La bonne réponse est (B) « submitted ». Le marqueur temporel « last Friday » impose le simple past. Le present perfect (A) serait correct sans indication de moment précis dans le passé (« The sales team has submitted the report » fonctionne seul). Le candidat français hésite souvent entre (A) et (B) parce que le passé composé français (« a soumis ») traduit les deux formes anglaises selon le contexte.

Cette confusion est typique d’un apprentissage scolaire qui traduit au lieu de penser en anglais. En français, « l’équipe a soumis le rapport vendredi dernier » utilise le passé composé. Le réflexe de traduction pousse vers « has submitted », qui est grammaticalement faux ici.

  • « Last Friday », « yesterday », « in 2019 » : ces marqueurs temporels exigent le simple past, sans exception dans un contexte TOEIC
  • « Since », « already », « just », « yet » : ces marqueurs appellent le present perfect
  • L’absence de marqueur temporel laisse les deux options ouvertes, et c’est là que le contexte de la phrase tranche

Listening et faux-amis phonétiques : quand l’oreille française trahit

La section Listening du TOEIC piège les candidats français d’une manière spécifique : les concepteurs du test glissent dans les réponses des mots qui ressemblent phonétiquement à un mot entendu dans l’audio, sans rapport avec la bonne réponse.

Le mécanisme du piège sonore

L’enregistrement diffuse : « The meeting has been moved to the third floor. » Parmi les choix, une option contient « moved to a new city » et une autre « relocated to the third floor ». Le candidat qui a capté « moved » et « third floor » peut hésiter.

Celui qui n’a retenu que « moved » risque de choisir la réponse contenant ce mot, même si le sens global diffère.

Répondre sur un mot isolé au lieu du sens global est l’erreur Listening la plus coûteuse. Les questions de la partie 2 (réponses courtes) exploitent ce biais de façon systématique. Une question comme « Where is the conference room? » peut proposer une réponse contenant « room » dans un contexte totalement différent (« There’s room for improvement »).

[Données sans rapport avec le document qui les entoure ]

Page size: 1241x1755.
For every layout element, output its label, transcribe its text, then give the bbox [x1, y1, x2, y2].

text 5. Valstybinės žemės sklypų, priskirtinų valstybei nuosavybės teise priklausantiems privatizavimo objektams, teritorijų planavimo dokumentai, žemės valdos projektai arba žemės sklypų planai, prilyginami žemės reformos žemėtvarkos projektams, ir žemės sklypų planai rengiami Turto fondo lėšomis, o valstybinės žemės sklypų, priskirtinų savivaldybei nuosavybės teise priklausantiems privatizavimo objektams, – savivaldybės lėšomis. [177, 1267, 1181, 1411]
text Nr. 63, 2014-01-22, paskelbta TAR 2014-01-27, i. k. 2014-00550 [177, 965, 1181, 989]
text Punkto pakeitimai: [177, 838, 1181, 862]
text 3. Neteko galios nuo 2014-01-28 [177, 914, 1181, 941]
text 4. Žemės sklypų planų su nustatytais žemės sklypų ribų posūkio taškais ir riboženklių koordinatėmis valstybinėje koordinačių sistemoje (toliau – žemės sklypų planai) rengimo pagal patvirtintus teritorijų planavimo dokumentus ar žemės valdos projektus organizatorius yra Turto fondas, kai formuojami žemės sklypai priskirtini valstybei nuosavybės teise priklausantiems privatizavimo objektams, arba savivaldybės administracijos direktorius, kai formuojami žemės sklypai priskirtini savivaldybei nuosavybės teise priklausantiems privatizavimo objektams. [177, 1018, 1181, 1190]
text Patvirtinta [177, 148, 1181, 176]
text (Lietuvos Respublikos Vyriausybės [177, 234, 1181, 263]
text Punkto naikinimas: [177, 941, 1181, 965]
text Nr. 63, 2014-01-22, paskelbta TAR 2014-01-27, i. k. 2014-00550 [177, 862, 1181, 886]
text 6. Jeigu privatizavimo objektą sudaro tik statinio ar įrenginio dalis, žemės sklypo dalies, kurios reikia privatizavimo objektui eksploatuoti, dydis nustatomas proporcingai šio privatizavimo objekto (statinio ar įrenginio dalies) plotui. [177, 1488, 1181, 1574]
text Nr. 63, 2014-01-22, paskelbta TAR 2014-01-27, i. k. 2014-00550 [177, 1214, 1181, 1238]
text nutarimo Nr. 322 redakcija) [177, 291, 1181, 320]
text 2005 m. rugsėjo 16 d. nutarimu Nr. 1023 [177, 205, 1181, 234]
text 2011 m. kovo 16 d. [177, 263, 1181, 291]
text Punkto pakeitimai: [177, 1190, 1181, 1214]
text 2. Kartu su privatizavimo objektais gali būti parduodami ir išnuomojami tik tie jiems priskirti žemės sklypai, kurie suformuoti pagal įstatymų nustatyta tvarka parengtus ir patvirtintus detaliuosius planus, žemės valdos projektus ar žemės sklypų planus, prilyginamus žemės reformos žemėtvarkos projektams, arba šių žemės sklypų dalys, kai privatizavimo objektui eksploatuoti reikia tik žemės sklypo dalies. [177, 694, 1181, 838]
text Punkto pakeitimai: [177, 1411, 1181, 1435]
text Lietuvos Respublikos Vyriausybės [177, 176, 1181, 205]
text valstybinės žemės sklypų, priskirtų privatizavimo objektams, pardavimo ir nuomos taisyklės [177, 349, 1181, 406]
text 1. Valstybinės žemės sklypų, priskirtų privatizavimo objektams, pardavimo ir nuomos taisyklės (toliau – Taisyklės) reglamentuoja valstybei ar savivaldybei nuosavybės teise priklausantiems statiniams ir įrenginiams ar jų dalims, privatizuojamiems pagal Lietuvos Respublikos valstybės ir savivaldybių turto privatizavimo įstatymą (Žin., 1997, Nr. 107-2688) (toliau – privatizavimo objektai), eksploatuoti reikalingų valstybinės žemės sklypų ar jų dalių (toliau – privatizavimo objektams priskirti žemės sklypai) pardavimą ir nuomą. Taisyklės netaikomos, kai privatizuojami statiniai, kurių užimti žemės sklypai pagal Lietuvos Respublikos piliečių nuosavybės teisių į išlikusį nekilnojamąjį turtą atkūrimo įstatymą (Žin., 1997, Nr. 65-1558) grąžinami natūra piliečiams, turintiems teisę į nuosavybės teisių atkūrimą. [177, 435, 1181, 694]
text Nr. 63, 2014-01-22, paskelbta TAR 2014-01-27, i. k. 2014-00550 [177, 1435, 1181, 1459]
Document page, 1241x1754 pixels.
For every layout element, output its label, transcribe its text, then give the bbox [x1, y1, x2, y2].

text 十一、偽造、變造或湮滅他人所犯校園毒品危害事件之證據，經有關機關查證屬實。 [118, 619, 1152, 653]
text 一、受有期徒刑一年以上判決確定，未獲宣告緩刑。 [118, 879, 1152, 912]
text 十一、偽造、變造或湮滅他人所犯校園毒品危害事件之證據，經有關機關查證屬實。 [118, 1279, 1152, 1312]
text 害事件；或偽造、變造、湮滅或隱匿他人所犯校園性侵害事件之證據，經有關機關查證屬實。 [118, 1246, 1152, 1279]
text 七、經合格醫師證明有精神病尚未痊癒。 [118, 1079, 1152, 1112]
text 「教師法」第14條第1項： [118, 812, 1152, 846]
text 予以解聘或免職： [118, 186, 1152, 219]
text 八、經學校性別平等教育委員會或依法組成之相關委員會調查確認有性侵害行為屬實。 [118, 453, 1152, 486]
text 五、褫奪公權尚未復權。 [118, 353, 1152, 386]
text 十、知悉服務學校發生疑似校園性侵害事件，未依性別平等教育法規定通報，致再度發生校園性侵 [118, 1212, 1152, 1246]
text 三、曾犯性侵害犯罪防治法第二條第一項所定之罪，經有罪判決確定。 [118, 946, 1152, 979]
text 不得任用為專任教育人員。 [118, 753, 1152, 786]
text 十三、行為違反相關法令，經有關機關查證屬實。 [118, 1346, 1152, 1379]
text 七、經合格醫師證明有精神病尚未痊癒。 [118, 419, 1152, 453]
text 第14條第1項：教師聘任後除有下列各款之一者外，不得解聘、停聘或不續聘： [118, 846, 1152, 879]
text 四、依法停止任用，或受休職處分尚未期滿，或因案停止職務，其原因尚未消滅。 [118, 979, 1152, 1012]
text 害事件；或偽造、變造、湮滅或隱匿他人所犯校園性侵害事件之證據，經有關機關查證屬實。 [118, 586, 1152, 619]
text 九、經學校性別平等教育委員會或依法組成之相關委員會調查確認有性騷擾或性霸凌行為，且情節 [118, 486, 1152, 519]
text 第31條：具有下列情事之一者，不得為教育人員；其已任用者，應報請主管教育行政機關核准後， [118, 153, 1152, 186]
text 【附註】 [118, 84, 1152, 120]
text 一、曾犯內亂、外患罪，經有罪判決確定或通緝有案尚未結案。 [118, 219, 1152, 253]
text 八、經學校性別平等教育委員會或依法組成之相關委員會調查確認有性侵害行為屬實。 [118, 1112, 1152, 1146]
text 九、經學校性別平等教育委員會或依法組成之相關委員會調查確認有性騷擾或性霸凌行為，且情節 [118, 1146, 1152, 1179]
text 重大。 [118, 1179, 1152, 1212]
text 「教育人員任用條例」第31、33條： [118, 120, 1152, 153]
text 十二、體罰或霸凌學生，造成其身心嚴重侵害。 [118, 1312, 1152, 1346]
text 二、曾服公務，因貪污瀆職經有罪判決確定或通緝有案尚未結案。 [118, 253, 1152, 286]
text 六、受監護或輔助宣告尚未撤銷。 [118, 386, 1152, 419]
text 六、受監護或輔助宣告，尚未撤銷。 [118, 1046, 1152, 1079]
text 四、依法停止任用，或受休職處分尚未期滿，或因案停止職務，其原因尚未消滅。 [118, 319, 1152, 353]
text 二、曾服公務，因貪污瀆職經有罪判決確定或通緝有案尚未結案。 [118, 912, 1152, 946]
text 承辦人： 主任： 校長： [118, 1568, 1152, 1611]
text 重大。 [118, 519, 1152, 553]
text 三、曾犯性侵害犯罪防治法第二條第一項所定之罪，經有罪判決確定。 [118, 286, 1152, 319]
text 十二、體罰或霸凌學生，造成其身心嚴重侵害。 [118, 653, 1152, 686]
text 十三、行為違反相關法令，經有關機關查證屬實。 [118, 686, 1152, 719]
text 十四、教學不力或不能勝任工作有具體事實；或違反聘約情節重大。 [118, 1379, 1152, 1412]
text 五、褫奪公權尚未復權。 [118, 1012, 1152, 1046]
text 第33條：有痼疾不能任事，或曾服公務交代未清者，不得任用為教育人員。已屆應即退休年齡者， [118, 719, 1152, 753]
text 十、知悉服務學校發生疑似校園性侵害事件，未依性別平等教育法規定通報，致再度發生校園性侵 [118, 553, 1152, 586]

Les candidats francophones sont particulièrement vulnérables à ce piège parce que leur compréhension orale repose davantage sur des mots-clés repérés que sur la saisie globale de la phrase. Ce réflexe vient d’un entraînement insuffisant à l’écoute en flux continu.

  • Écouter la question complète avant de regarder les choix de réponse, pas pendant
  • Ne jamais valider une réponse uniquement parce qu’elle contient un mot entendu dans l’audio
  • Sur les questions de la partie 3 et 4, lire les questions et les choix avant l’écoute pour orienter l’attention

Groupe d'étudiants français analysant ensemble des exercices TOEIC corrigés dans un café moderne

Choix du test et stratégie de préparation : une erreur en amont

Un nombre croissant de candidats francophones passent le TOEIC alors que leurs objectifs (études à l’international, demande de visa) nécessiteraient un TOEFL iBT. Ce décalage conduit à une préparation centrée sur le vocabulaire professionnel au détriment de la compréhension académique, et les candidats se retrouvent mal outillés pour les deux tests.

Le TOEIC Listening and Reading évalue la compréhension dans un contexte de travail quotidien : réunions, courriels, rapports. Le TOEFL iBT intègre des sections writing et speaking absentes du TOEIC L&R, et porte sur un anglais universitaire. Confondre les deux revient à préparer un examen avec le programme d’un autre.

Avant de se lancer dans la préparation, vérifier auprès de l’établissement ou de l’employeur quel test est accepté évite des mois de travail mal orienté. Ce n’est pas une question de niveau, c’est une question de format.

Les erreurs au TOEIC des candidats français suivent des schémas prévisibles : traduction mentale sur les questions de grammaire, surinterprétation en Reading, accroche sur des mots isolés en Listening. Identifier son propre schéma d’erreur vaut plus que des heures de révision généraliste. Un test blanc corrigé avec analyse des réponses fausses reste le diagnostic le plus fiable pour cibler ce qui fait réellement perdre des points.